Energy bars and sports drinks may be helpful if exercise lasts longer than 1 hour. Carbohydrate supplements can be useful to help fit adequate carbohydrates into a busy day if you don’t have time to eat a meal. Consuming a meal-replacement beverage just after muscle-building exercise is convenient but you can do the same thing with a tuna sandwich, a banana, a bagel or other real food snack. You should try to consume some protein and carbohydrate after your workout in order to fuel muscle growth and replenish glycogen stores for your next workout.
Most supplements that are supposed to help build muscle don’t work. But some, such as creatine, fluid and electrolyte replacers, carbohydrate supplements, and liquid meal replacers may offer some benefits to strength training athletes.
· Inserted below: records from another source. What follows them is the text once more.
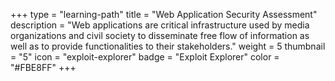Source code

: +++
type = "learning-path"
title = "Web Application Security Assessment"
description = "Web applications are critical infrastructure used by media organizations and civil society to disseminate free flow of information as well as to provide functionalities to their stakeholders."
weight = 5
thumbnail = "5"
icon = "exploit-explorer"
badge = "Exploit Explorer"
color = "#FBE8FF"
+++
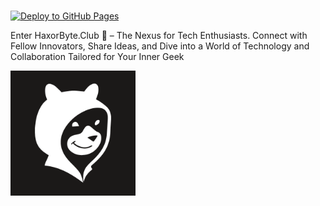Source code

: # 

[![Deploy to GitHub Pages](https://github.com/haxorbyteclub/hxbc-www/actions/workflows/main.yml/badge.svg)](https://github.com/haxorbyteclub/hxbc-www/actions/workflows/main.yml)

Enter HaxorByte.Club 🐻 – The Nexus for Tech Enthusiasts. Connect with Fellow Innovators, Share Ideas, and Dive into a World of Technology and Collaboration Tailored for Your Inner Geek


<img src="https://raw.githubusercontent.com/haxorbyteclub/hxbc-www/refs/heads/main/wwwroot/img/logo-bg.png" alt="HaxorByteClub Logo" width="200"/>

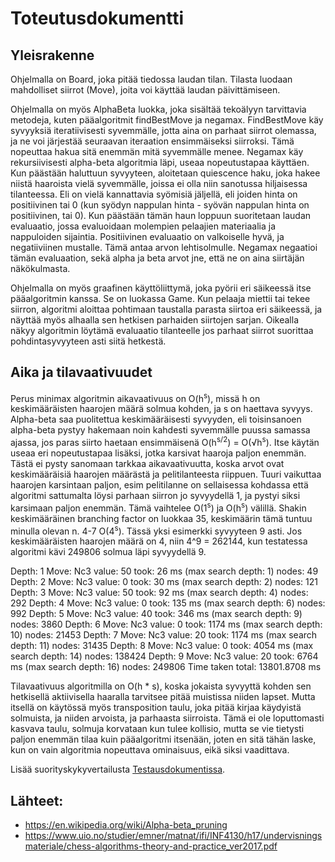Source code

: # Toteutusdokumentti

## Yleisrakenne
Ohjelmalla on Board, joka pitää tiedossa laudan tilan. Tilasta luodaan mahdolliset siirrot (Move), joita voi käyttää laudan päivittämiseen. 

Ohjelmalla on myös AlphaBeta luokka, joka sisältää tekoälyyn tarvittavia metodeja, kuten pääalgoritmit findBestMove ja negamax. FindBestMove käy syvyyksiä iteratiivisesti syvemmälle, jotta aina on parhaat siirrot olemassa, ja ne voi järjestää seuraavan iteraation ensimmäiseksi siirroksi. Tämä nopeuttaa hakua sitä enemmän mitä syvemmälle menee. Negamax käy rekursiivisesti alpha-beta algoritmia läpi, useaa nopeutustapaa käyttäen. Kun päästään haluttuun syvyyteen, aloitetaan quiescence haku, joka hakee niistä haaroista vielä syvemmälle, joissa ei olla niin sanotussa hiljaisessa tilanteessa. Eli on vielä kannattavia syömisiä jäljellä, eli joiden hinta on positiivinen tai 0 (kun syödyn nappulan hinta - syövän nappulan hinta on positiivinen, tai 0). Kun päästään tämän haun loppuun suoritetaan laudan evaluaatio, jossa evaluoidaan molempien pelaajien materiaalia ja nappuloiden sijaintia. Positiivinen evaluaatio on valkoiselle hyvä, ja negatiiviinen mustalle. Tämä antaa arvon lehtisolmulle. Negamax negaatioi tämän evaluaation, sekä alpha ja beta arvot jne, että ne on aina siirtäjän näkökulmasta.

Ohjelmalla on myös graafinen käyttöliittymä, joka pyörii eri säikeessä itse pääalgoritmin kanssa. Se on luokassa Game. Kun pelaaja miettii tai tekee siirron, algoritmi aloittaa pohtimaan taustalla parasta siirtoa eri säikeessä, ja näyttää myös alhaalla sen hetkisen parhaiden siirtojen sarjan. Oikealla näkyy algoritmin löytämä evaluaatio tilanteelle jos parhaat siirrot suorittaa pohdintasyvyyteen asti siitä hetkestä.

## Aika ja tilavaativuudet
Perus minimax algoritmin aikavaativuus on O(h<sup>s</sup>), missä h on keskimääräisten haarojen määrä solmua kohden, ja s on haettava syvyys. Alpha-beta saa puolitettua keskimääräisesti syvyyden, eli toisinsanoen alpha-beta pystyy hakemaan noin kahdesti syvemmälle puussa samassa ajassa, jos paras siirto haetaan ensimmäisenä O(h<sup>s/2</sup>) = O(√h<sup>s</sup>). Itse käytän useaa eri nopeutustapaa lisäksi, jotka karsivat haaroja paljon enemmän. Tästä ei pysty sanomaan tarkkaa aikavaativuutta, koska arvot ovat keskimääräisiä haarojen määrästä ja pelitilanteesta riippuen. Tuuri vaikuttaa haarojen karsintaan paljon, esim pelitilanne on sellaisessa kohdassa että algoritmi sattumalta löysi parhaan siirron jo syvyydellä 1, ja pystyi siksi karsimaan paljon enemmän. Tämä vaihtelee O(1<sup>s</sup>) ja O(h<sup>s</sup>) välillä. Shakin keskimääräinen branching factor on luokkaa 35, keskimäärin tämä tuntuu minulla olevan n. 4-7 O(4<sup>s</sup>). Tässä yksi esimerkki syvyyteen 9 asti. Jos keskimääräisten haarojen määrä on 4, niin 4^9 = 262144, kun testatessa algoritmi kävi 249806 solmua läpi syvyydellä 9.


Depth: 1         Move: Nc3 value: 50    took: 26 ms (max search depth: 1)        nodes: 49
Depth: 2         Move: Nc3 value: 0     took: 30 ms (max search depth: 2)        nodes: 121
Depth: 3         Move: Nc3 value: 50    took: 92 ms (max search depth: 4)        nodes: 292
Depth: 4         Move: Nc3 value: 0     took: 135 ms (max search depth: 6)       nodes: 992
Depth: 5         Move: Nc3 value: 40    took: 346 ms (max search depth: 9)       nodes: 3860
Depth: 6         Move: Nc3 value: 0     took: 1174 ms (max search depth: 10)     nodes: 21453
Depth: 7         Move: Nc3 value: 20    took: 1174 ms (max search depth: 11)     nodes: 31435
Depth: 8         Move: Nc3 value: 0     took: 4054 ms (max search depth: 14)     nodes: 138424
Depth: 9         Move: Nc3 value: 20    took: 6764 ms (max search depth: 16)     nodes: 249806
Time taken total: 13801.8708 ms


Tilavaativuus algoritmilla on O(h \* s), koska jokaista syvyyttä kohden sen hetkisellä aktiivisella haaralla tarvitsee pitää muistissa niiden lapset. Mutta itsellä on käytössä myös transposition taulu, joka pitää kirjaa käydyistä solmuista, ja niiden arvoista, ja parhaasta siirroista. Tämä ei ole loputtomasti kasvava taulu, solmuja korvataan kun tulee kollisio, mutta se vie tietysti paljon enemmän tilaa kuin pääalgoritmi itsenään, joten en sitä tähän laske, kun on vain algoritmia nopeuttava ominaisuus, eikä siksi vaadittava.


Lisää suorityskykyvertailusta [Testausdokumentissa](Dokumentaatio/Testausdokumentti.md).


## Lähteet:
* https://en.wikipedia.org/wiki/Alpha-beta_pruning
* https://www.uio.no/studier/emner/matnat/ifi/INF4130/h17/undervisningsmateriale/chess-algorithms-theory-and-practice_ver2017.pdf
When combined with a good diet and strength training program creatine has the potential to produce slightly more power during workouts. Research has also found that loading creatine into the muscles may help speed up muscle gain. While many creatine supplements are available at a price, meat is the best dietary source of creatine. Typical dose for creatine loading is 5 grams of creatine monohydrate four times per day for 5 days. A maintenance dose of 2 grams per day can follow. Taking more than the usual dosage of creatine offers no added benefit. Also, users should be aware that creatine and other popular supplements are subject to little government regulation, so there is no guarantee that they are pure.
Consult a registered nutritionist, physician or other health care provider for personal nutritional counseling. This information is not intended as a substitute for appropriate medical treatment.